Member of the Provincial Assembly of the Punjab
- In office 2002 – 14 January 2023
- Constituency: Reserved seat for women

Personal details
- Born: 29 August 1975 (age 50) Rawalpindi, Punjab, Pakistan
- Party: PTI (2023-present)
- Other political affiliations: PML(Q) (2002-2023)

= Khadija Umar =

Pakistani politician

Khadija Umar (born 29 August 1975) is a Pakistani politician who was a member of Provincial Assembly of the Punjab from 2002 to 2023.

==Early life and education==
She was born on 29 August 1975 in Rawalpindi.

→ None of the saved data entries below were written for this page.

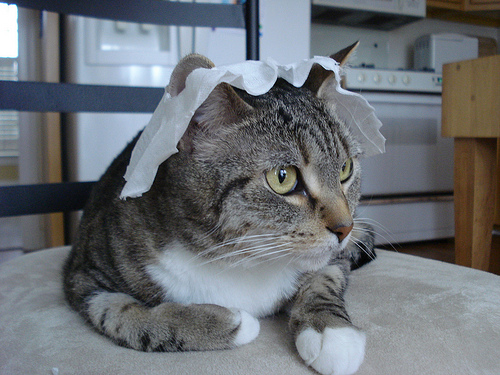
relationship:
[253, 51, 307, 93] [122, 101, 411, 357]
tissue on cat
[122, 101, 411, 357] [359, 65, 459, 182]
cat near oven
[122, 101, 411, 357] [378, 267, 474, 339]
cat on seat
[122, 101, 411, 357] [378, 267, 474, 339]
cat on top of seat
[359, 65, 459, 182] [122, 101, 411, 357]
oven behind cat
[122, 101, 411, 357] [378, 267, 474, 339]
cat in seat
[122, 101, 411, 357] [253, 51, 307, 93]
cat with tissue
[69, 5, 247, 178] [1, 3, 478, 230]
refrigerator in kitchen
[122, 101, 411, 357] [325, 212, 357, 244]
cat has nose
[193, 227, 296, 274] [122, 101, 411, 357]
whiskers are on cat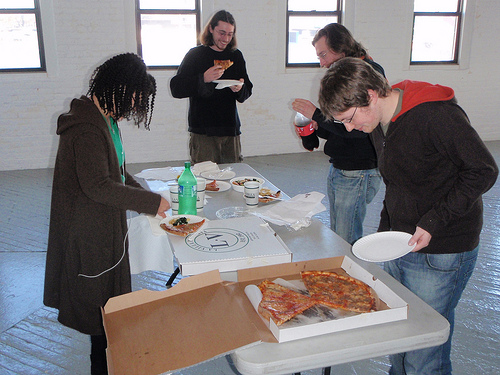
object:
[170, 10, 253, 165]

She graduated in 1998 from Marghzar College, Gujrat and has the degree of Bachelor of Arts. She obtained a Diploma in Interior Designing from the National College of Arts in 2000.

==Political career==

She was elected to the Provincial Assembly of the Punjab as a candidate of Pakistan Muslim League (Q) (PML-Q) on a reserved seat for women in the 2002 Pakistani general election. She was the youngest female MPA.

She was re-elected to the Provincial Assembly of the Punjab as a candidate of PML-Q on a reserved seat for women in the 2008 Pakistani general election.

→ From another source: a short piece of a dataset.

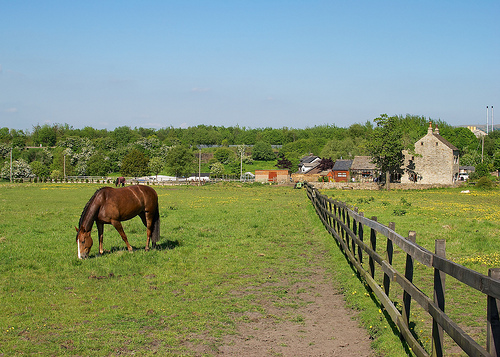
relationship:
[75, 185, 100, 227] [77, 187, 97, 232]
mane on neck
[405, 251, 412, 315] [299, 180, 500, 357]
shadow on fence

She was re-elected to the Provincial Assembly of the Punjab as a candidate of PML-Q on a reserved seat for women in 2014.

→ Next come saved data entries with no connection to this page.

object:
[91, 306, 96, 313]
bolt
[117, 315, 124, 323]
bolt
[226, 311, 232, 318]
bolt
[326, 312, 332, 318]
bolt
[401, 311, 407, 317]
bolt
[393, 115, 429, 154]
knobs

She was re-elected to the Provincial Assembly of the Punjab as a candidate of PML-Q on a reserved seat for women in the 2018 Pakistani general election.

On 21 February 2023, after the dissolution of the Provincial Assembly, she, along with former Chief Minister Chaudhry Pervaiz Elahi and eight other former PML(Q) MPAs, joined the Pakistan Tehreek-e-Insaf (PTI).